Please reproduce word for word the lines of the data below, from the line containing "order: Coleoptera" through the end of the data, and leave the pictures out of your answer.
== EXERCISE DATA
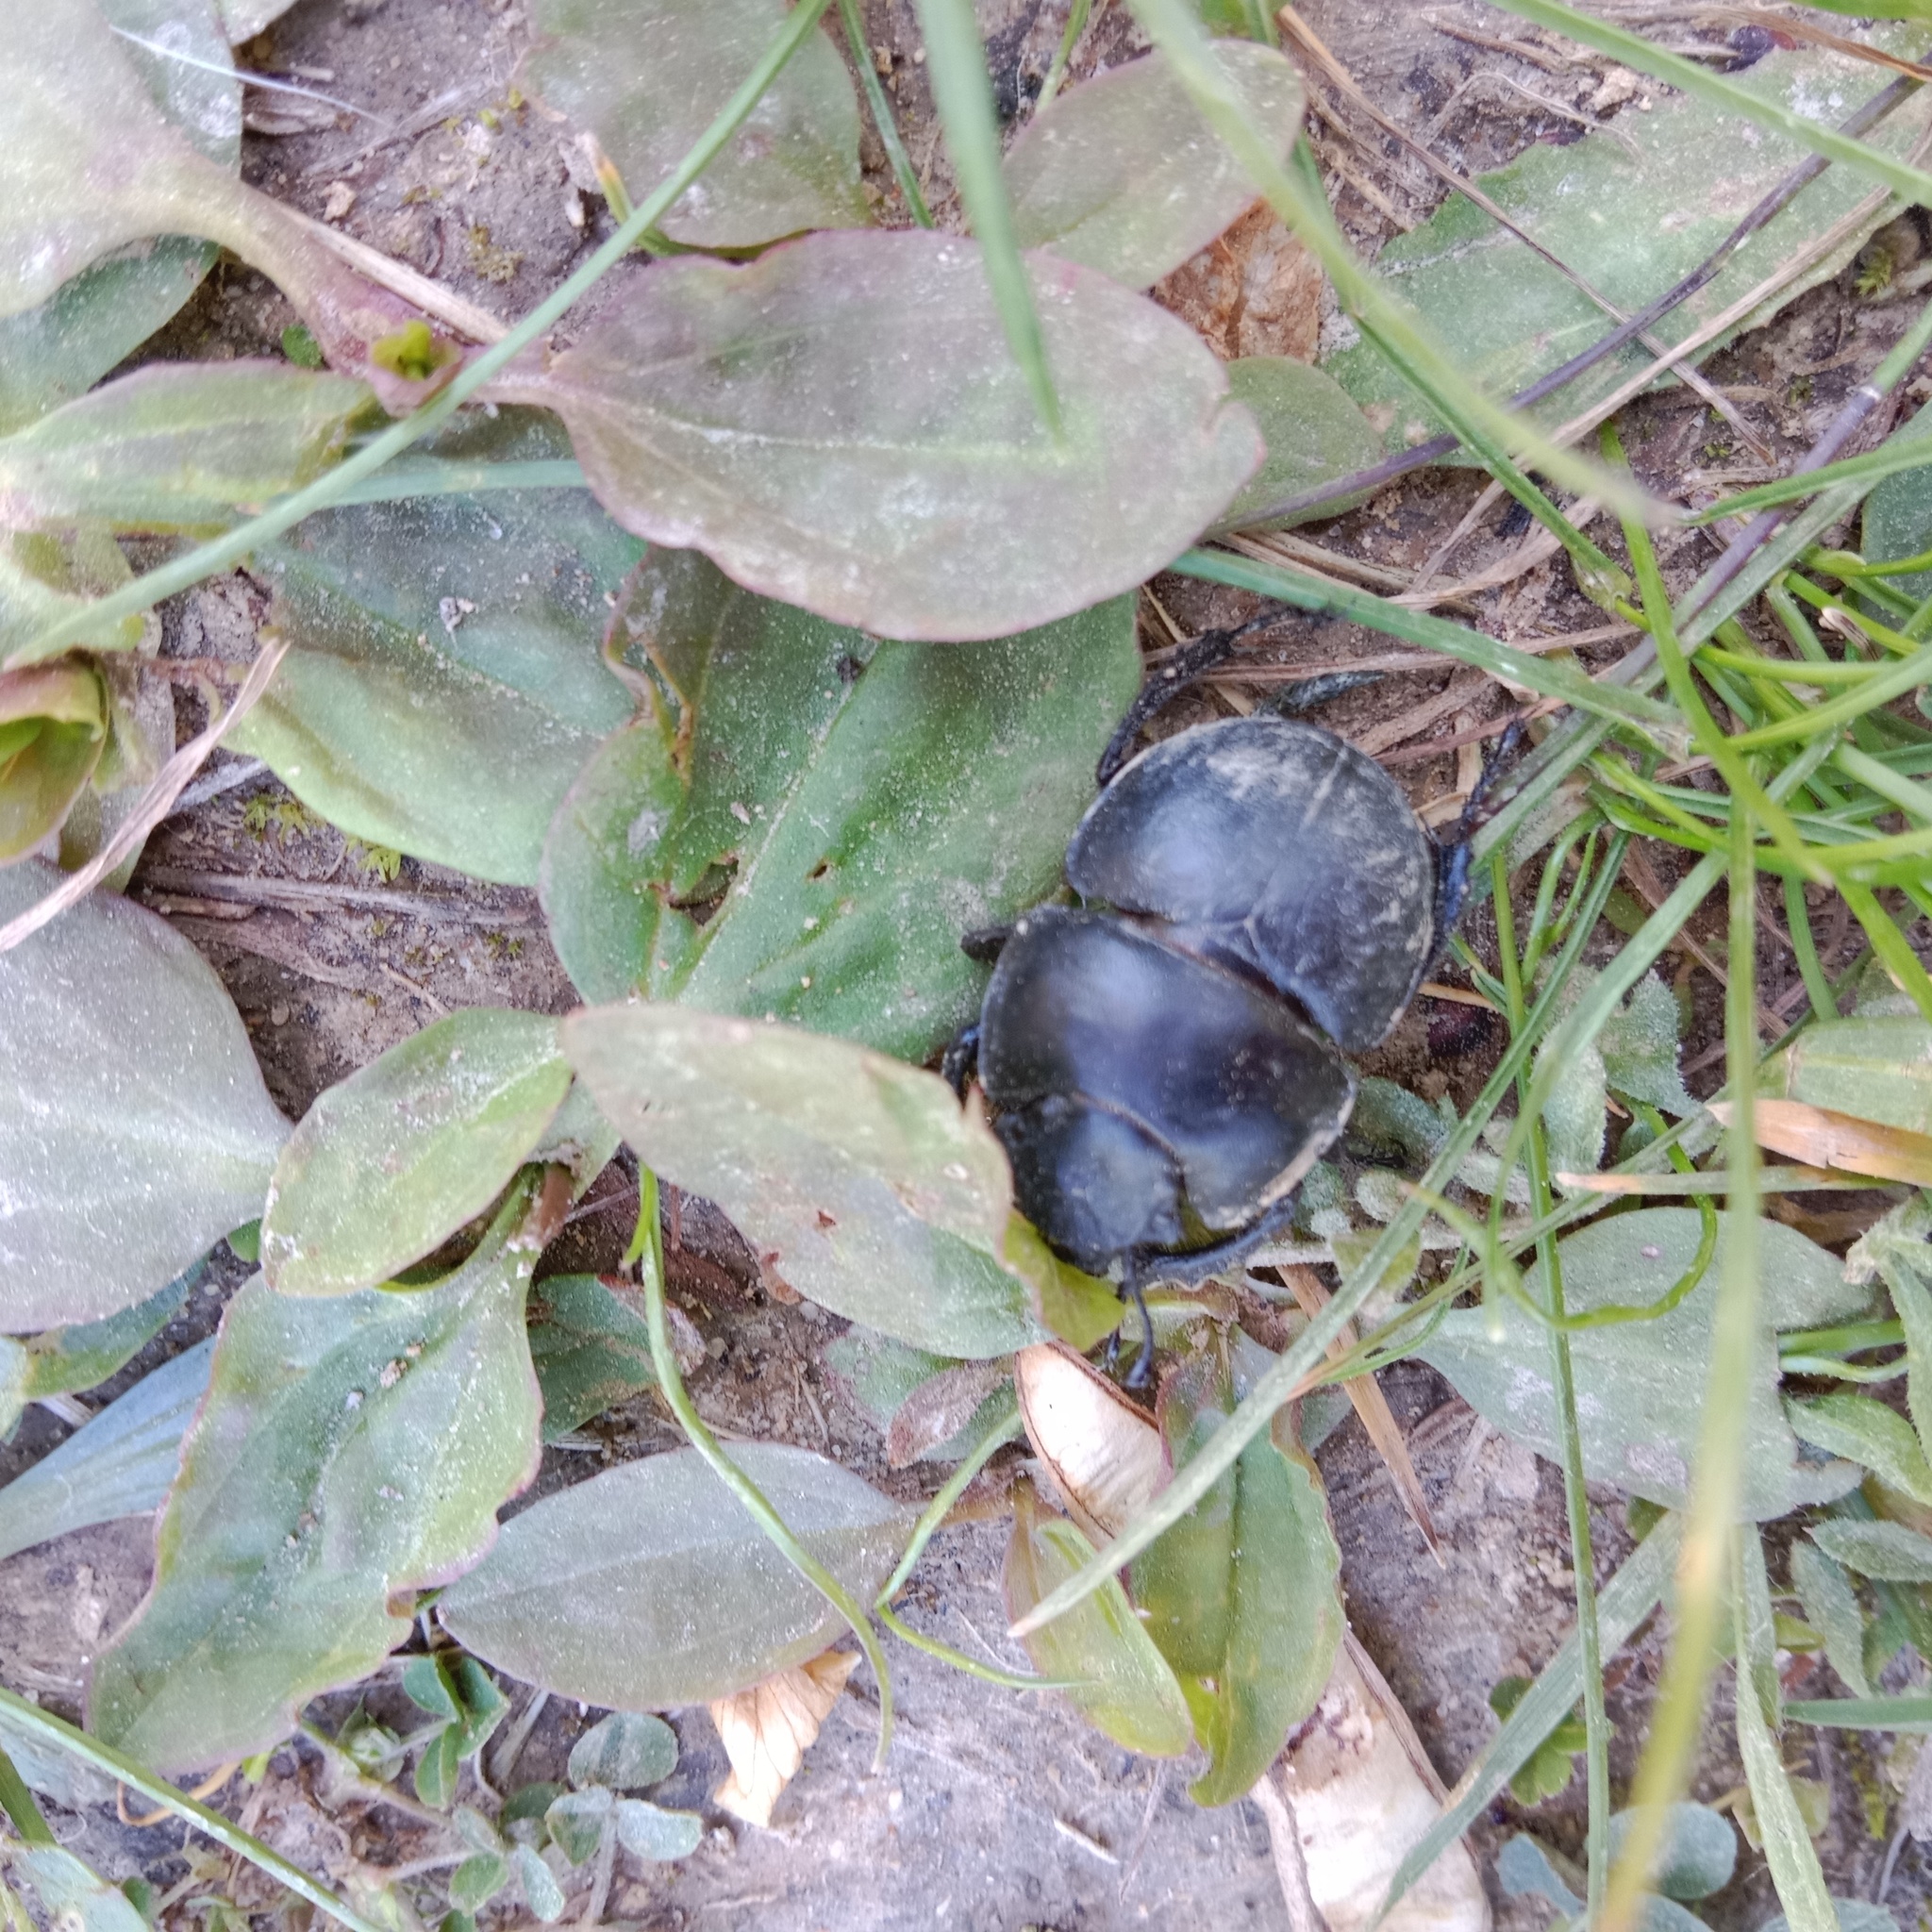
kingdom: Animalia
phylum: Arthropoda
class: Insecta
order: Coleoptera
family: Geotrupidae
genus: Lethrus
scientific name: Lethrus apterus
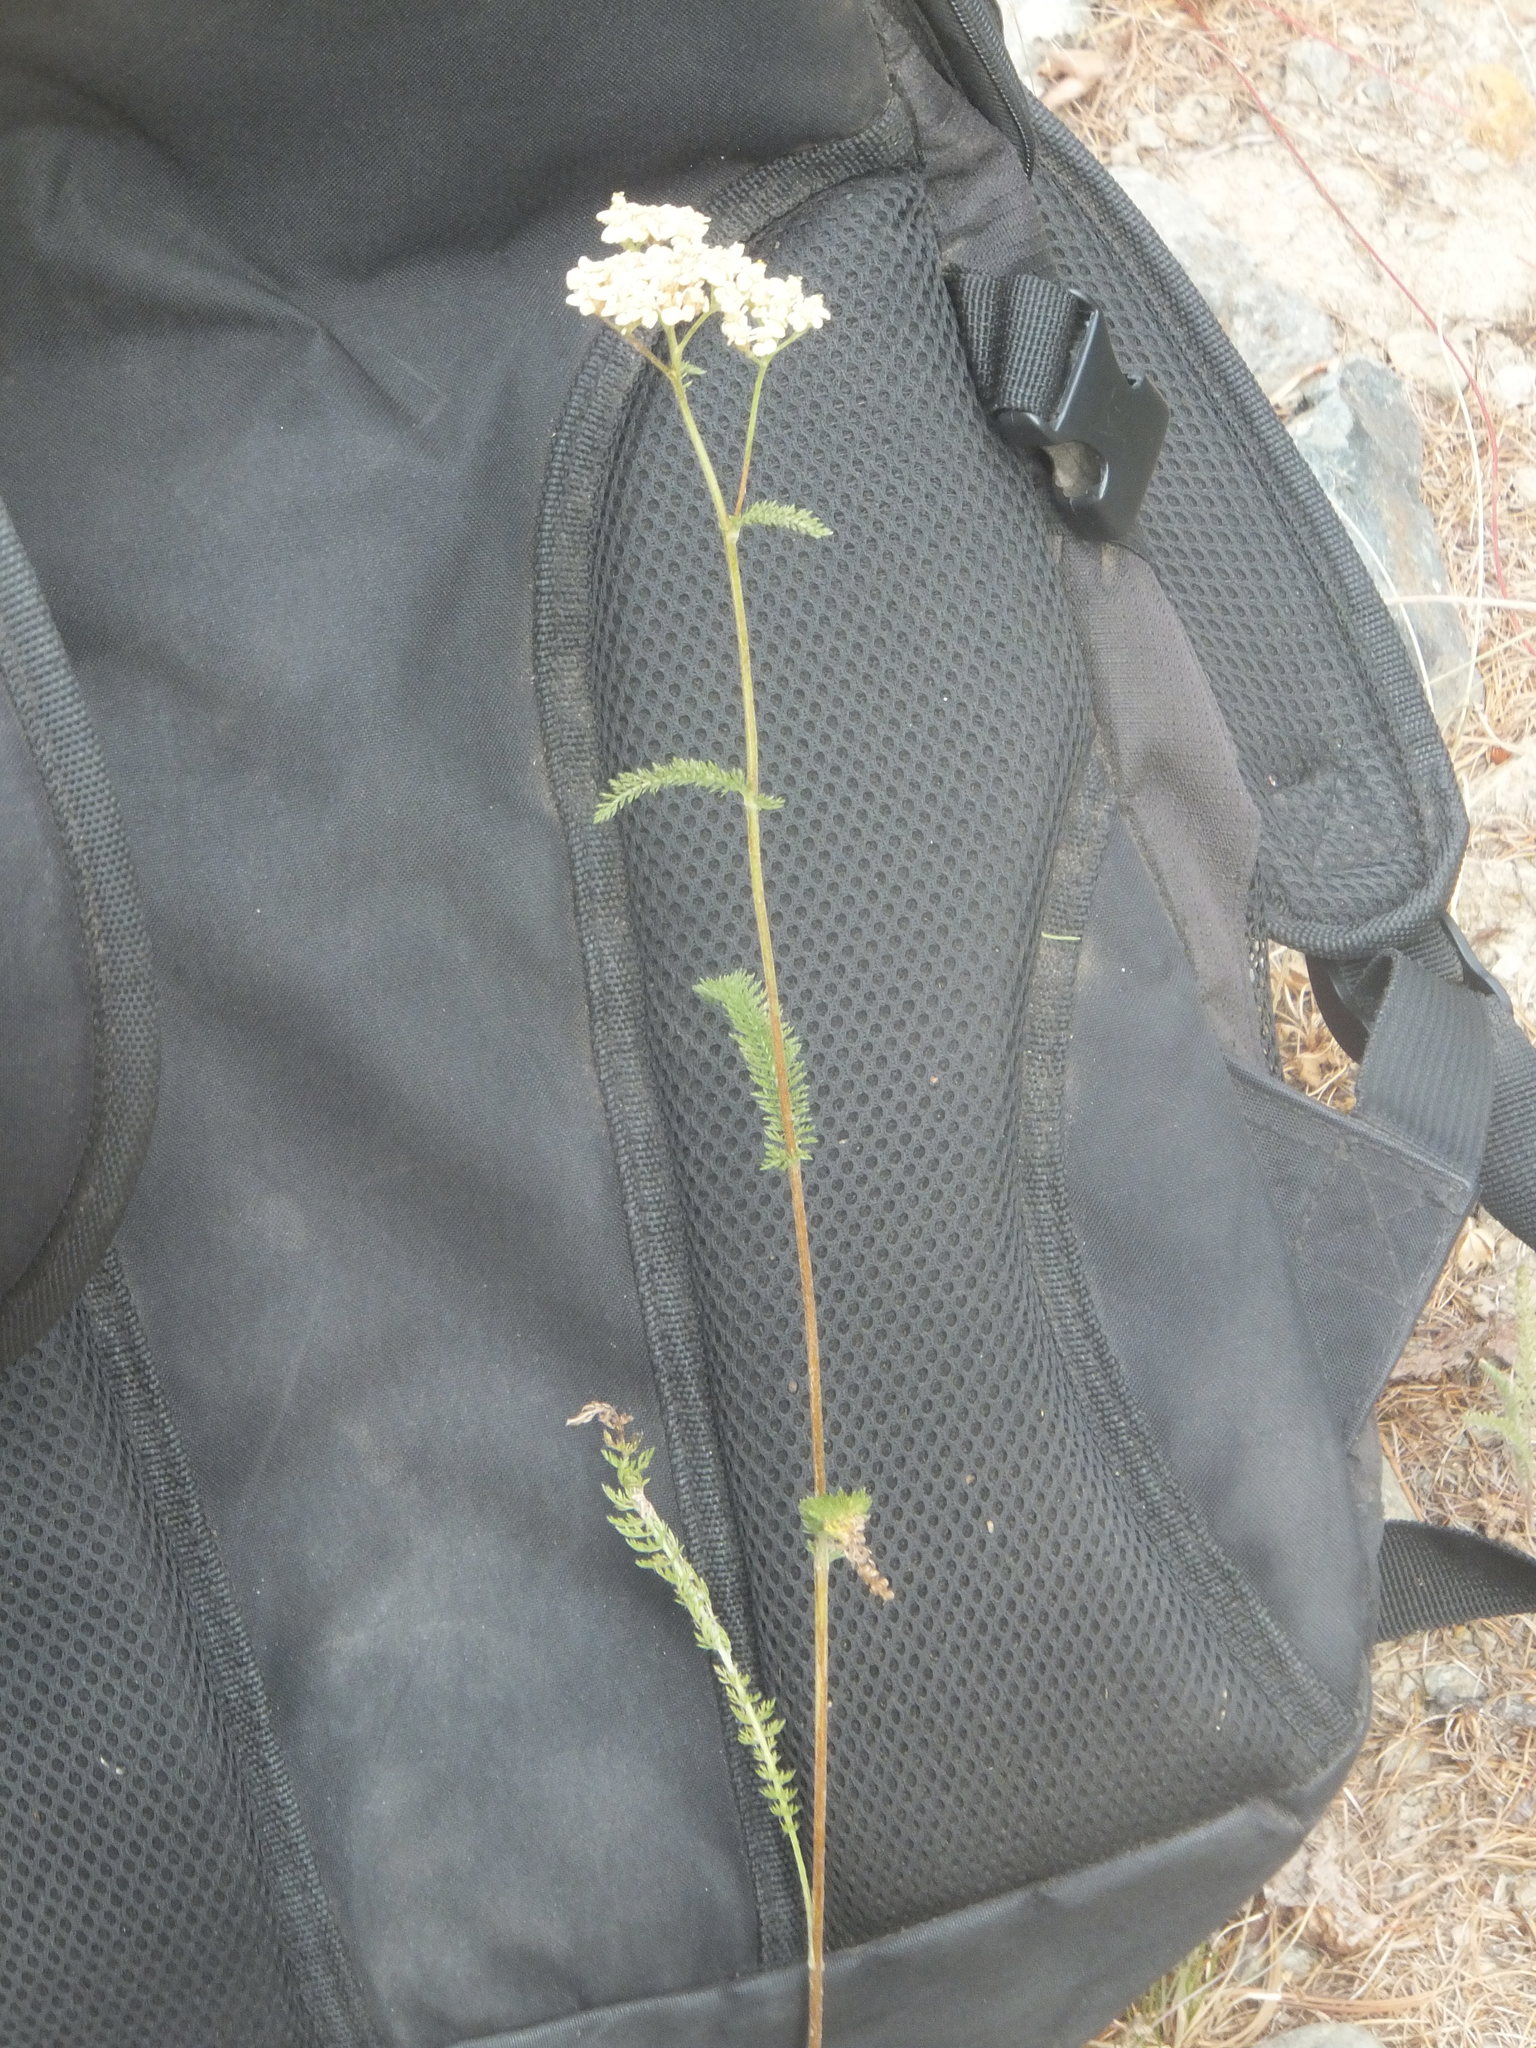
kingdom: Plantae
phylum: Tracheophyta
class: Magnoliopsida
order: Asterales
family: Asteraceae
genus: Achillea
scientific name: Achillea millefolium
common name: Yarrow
====
ANSWER FOR THE TASK —
order: Coleoptera
family: Geotrupidae
genus: Lethrus
scientific name: Lethrus apterus
kingdom: Plantae
phylum: Tracheophyta
class: Magnoliopsida
order: Asterales
family: Asteraceae
genus: Achillea
scientific name: Achillea millefolium
common name: Yarrow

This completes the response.